I've always, for some whimsical reason, liked to imagine hedge funds as rustic financial institutions based at the edge of fields. Etymologically I am, of course, right. And it's all down to the poet
John Donne.
Once upon a time there were hedges. Bushy things at the end of your garden and the like. Then came the verb
to hedge, which meant
to enclose within a hedge. So you could, for example, hedge in your garden.
Then, in the early seventeenth century John Donne promised a chap called Sir Henry Goodere that he would send him a letter in verse. He didn't get round to it, and to make matters worse Goodere wrote him one, which meant that Donne really owed him. Or, as Donne put it in an
apologetic letter:
I owed you a Letter in verse before by mine own promise, and now that you think that you have hedged in that debt by a greater by your Letter in verse, I think it now most seasonable and fashionable for me to break.

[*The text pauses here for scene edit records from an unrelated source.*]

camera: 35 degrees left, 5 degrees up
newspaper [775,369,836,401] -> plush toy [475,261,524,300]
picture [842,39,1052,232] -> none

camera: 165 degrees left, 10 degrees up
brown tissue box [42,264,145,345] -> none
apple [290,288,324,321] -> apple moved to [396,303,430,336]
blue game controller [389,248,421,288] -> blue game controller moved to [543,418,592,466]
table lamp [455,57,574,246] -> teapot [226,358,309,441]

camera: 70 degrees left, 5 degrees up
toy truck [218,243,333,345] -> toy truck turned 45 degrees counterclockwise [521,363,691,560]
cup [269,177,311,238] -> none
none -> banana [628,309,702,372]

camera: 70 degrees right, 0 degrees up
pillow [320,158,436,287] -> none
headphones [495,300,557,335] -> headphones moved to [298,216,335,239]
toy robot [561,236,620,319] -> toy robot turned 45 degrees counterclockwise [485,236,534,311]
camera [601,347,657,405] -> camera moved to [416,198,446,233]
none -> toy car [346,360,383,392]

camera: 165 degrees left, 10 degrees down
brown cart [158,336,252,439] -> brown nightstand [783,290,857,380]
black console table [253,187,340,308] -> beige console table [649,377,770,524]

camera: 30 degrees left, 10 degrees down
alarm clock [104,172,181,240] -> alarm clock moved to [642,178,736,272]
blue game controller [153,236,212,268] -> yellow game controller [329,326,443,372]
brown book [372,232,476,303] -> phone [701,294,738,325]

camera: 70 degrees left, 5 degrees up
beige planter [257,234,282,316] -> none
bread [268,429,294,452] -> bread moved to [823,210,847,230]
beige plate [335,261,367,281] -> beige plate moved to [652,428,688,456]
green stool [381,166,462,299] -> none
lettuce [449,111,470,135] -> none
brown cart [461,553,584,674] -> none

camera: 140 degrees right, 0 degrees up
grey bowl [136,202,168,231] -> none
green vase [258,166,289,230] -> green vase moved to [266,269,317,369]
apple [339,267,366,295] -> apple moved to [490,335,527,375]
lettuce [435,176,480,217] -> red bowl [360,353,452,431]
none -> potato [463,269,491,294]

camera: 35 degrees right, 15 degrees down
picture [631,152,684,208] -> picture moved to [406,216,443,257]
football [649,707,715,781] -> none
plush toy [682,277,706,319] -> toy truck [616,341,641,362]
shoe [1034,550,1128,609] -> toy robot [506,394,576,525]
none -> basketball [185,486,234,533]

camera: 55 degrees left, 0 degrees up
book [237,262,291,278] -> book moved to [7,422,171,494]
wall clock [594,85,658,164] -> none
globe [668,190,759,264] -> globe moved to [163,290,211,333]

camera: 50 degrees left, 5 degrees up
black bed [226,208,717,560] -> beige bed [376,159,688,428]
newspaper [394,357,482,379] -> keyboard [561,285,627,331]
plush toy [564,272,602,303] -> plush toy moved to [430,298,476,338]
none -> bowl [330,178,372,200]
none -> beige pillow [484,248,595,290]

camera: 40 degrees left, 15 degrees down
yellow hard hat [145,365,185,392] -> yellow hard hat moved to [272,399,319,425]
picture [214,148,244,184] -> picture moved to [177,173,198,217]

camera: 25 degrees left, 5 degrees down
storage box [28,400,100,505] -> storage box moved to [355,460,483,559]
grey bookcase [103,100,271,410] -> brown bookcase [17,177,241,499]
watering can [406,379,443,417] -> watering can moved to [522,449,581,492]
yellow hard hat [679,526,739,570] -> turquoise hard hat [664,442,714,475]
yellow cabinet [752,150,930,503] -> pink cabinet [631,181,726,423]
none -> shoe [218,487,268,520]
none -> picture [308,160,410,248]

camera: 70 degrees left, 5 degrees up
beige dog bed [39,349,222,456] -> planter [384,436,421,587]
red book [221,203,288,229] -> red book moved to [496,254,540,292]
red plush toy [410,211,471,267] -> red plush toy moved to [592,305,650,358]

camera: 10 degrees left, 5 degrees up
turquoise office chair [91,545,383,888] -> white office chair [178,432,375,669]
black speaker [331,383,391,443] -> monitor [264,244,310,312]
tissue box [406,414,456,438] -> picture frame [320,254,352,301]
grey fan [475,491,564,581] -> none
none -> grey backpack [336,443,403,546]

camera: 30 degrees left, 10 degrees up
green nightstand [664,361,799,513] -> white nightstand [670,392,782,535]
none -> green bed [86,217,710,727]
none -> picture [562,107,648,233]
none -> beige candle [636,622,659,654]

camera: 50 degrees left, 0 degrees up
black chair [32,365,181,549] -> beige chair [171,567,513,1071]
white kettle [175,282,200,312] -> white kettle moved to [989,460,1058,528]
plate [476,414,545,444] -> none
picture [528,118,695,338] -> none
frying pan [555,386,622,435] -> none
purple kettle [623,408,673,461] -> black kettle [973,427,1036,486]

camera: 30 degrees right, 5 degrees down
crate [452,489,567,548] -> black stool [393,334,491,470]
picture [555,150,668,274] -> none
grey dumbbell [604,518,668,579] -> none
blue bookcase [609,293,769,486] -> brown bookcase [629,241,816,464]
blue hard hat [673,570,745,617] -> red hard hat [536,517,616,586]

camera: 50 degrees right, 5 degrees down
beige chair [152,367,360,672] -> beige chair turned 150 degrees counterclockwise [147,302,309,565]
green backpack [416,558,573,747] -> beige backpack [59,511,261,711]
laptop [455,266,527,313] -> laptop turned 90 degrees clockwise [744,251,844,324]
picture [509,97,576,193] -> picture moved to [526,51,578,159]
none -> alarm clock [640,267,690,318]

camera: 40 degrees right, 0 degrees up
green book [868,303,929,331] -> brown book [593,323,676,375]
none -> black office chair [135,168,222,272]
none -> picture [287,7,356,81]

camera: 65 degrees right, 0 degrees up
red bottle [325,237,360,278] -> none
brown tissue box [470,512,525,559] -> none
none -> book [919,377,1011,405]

That's the first recorded usage of the phrase
hedge in meaning
to secure a bad debt by making it part of a larger one for which better security has been obtained. Although this was the first common financial use of hedging.
From that sense of making your debts safe, came the idea of hedging in your bets by betting on more than one horse which pops up in 1672. From there you get the idea of finding two near-identical things at different prices, buying the cheaper and shorting the dearer. And thus the hedge fund.
None of which has anything to do with the old slang term of
hedge-whore, which denoted a kind of wandering prostitute, not attached to any brothel, who therefore bestowed her favours "on the wayside, under a hedge".
Someday, I'm going to write a poem in a letter.